Content starts

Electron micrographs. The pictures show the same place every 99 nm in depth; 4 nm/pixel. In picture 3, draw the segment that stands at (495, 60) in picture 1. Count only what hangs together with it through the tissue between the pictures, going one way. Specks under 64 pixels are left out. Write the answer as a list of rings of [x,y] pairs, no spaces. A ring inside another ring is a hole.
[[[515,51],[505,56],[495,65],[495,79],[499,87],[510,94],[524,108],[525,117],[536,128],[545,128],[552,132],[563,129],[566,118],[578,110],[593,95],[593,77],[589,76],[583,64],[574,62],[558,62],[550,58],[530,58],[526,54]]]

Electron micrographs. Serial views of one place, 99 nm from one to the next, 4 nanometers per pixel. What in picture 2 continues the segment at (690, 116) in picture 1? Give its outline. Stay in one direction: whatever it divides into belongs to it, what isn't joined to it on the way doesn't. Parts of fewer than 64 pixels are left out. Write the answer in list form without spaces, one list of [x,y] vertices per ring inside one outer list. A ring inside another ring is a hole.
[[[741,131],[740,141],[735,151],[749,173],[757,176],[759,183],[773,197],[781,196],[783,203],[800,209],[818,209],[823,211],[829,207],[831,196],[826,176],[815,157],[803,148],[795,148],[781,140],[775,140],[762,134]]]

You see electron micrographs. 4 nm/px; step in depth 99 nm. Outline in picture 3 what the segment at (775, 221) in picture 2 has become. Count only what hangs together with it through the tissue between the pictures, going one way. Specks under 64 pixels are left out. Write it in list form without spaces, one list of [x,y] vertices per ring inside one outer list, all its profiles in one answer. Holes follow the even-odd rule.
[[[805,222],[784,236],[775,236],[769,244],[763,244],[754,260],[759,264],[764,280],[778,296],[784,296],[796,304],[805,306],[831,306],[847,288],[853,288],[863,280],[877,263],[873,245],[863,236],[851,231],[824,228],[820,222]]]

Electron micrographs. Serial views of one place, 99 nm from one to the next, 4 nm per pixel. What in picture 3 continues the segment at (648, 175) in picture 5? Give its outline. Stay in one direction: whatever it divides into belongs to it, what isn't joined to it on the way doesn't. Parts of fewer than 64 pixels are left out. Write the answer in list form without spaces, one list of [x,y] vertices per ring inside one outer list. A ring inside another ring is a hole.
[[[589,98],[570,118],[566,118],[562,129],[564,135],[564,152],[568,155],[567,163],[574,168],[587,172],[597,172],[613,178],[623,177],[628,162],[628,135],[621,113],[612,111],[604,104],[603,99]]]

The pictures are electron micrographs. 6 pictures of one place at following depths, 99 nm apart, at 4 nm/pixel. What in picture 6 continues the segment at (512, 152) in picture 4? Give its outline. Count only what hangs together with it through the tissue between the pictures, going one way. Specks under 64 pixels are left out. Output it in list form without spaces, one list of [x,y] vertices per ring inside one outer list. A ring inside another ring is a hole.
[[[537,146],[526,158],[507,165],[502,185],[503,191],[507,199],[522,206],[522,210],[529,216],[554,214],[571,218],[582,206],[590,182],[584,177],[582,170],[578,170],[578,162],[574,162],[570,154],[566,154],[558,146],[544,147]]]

Content ends

§ **EXERCISE INSTRUCTIONS**
The lines above should be duplicated exactly.

§ **ANSWER FOR THIS EXERCISE**
Electron micrographs. The pictures show the same place every 99 nm in depth; 4 nm/pixel. In picture 3, draw the segment that stands at (495, 60) in picture 1. Count only what hangs together with it through the tissue between the pictures, going one way. Specks under 64 pixels are left out. Write the answer as a list of rings of [x,y] pairs, no spaces. A ring inside another ring is a hole.
[[[515,51],[505,56],[495,65],[495,79],[499,87],[510,94],[524,108],[525,117],[536,128],[545,128],[552,132],[563,129],[566,118],[578,110],[593,95],[593,77],[589,76],[583,64],[574,62],[558,62],[550,58],[530,58],[526,54]]]

Electron micrographs. Serial views of one place, 99 nm from one to the next, 4 nanometers per pixel. What in picture 2 continues the segment at (690, 116) in picture 1? Give its outline. Stay in one direction: whatever it divides into belongs to it, what isn't joined to it on the way doesn't. Parts of fewer than 64 pixels are left out. Write the answer in list form without spaces, one list of [x,y] vertices per ring inside one outer list. A ring inside another ring is a hole.
[[[741,131],[740,141],[735,151],[749,173],[757,176],[759,183],[773,197],[781,196],[783,203],[800,209],[818,209],[823,211],[829,207],[831,196],[826,176],[815,157],[803,148],[795,148],[781,140],[775,140],[762,134]]]

You see electron micrographs. 4 nm/px; step in depth 99 nm. Outline in picture 3 what the segment at (775, 221) in picture 2 has become. Count only what hangs together with it through the tissue between the pictures, going one way. Specks under 64 pixels are left out. Write it in list form without spaces, one list of [x,y] vertices per ring inside one outer list, all its profiles in one answer. Holes follow the even-odd rule.
[[[805,222],[784,236],[775,236],[769,244],[763,244],[754,260],[759,264],[764,280],[778,296],[784,296],[796,304],[805,306],[831,306],[847,288],[853,288],[863,280],[877,263],[873,245],[863,236],[851,231],[824,228],[820,222]]]

Electron micrographs. Serial views of one place, 99 nm from one to the next, 4 nm per pixel. What in picture 3 continues the segment at (648, 175) in picture 5? Give its outline. Stay in one direction: whatever it divides into belongs to it, what isn't joined to it on the way doesn't. Parts of fewer than 64 pixels are left out. Write the answer in list form without spaces, one list of [x,y] vertices per ring inside one outer list. A ring inside another ring is a hole.
[[[589,98],[570,118],[566,118],[562,129],[564,135],[564,152],[568,155],[567,163],[574,168],[587,172],[597,172],[613,178],[623,177],[628,162],[628,135],[621,113],[612,111],[604,104],[603,99]]]

The pictures are electron micrographs. 6 pictures of one place at following depths, 99 nm apart, at 4 nm/pixel. What in picture 6 continues the segment at (512, 152) in picture 4? Give its outline. Count only what hangs together with it through the tissue between the pictures, going one way. Specks under 64 pixels are left out. Output it in list form without spaces, one list of [x,y] vertices per ring inside one outer list. A ring inside another ring is a hole.
[[[537,146],[526,158],[507,165],[502,185],[503,191],[507,199],[522,206],[522,210],[529,216],[554,214],[571,218],[582,206],[590,182],[584,177],[582,170],[578,170],[578,162],[574,162],[570,154],[566,154],[558,146],[544,147]]]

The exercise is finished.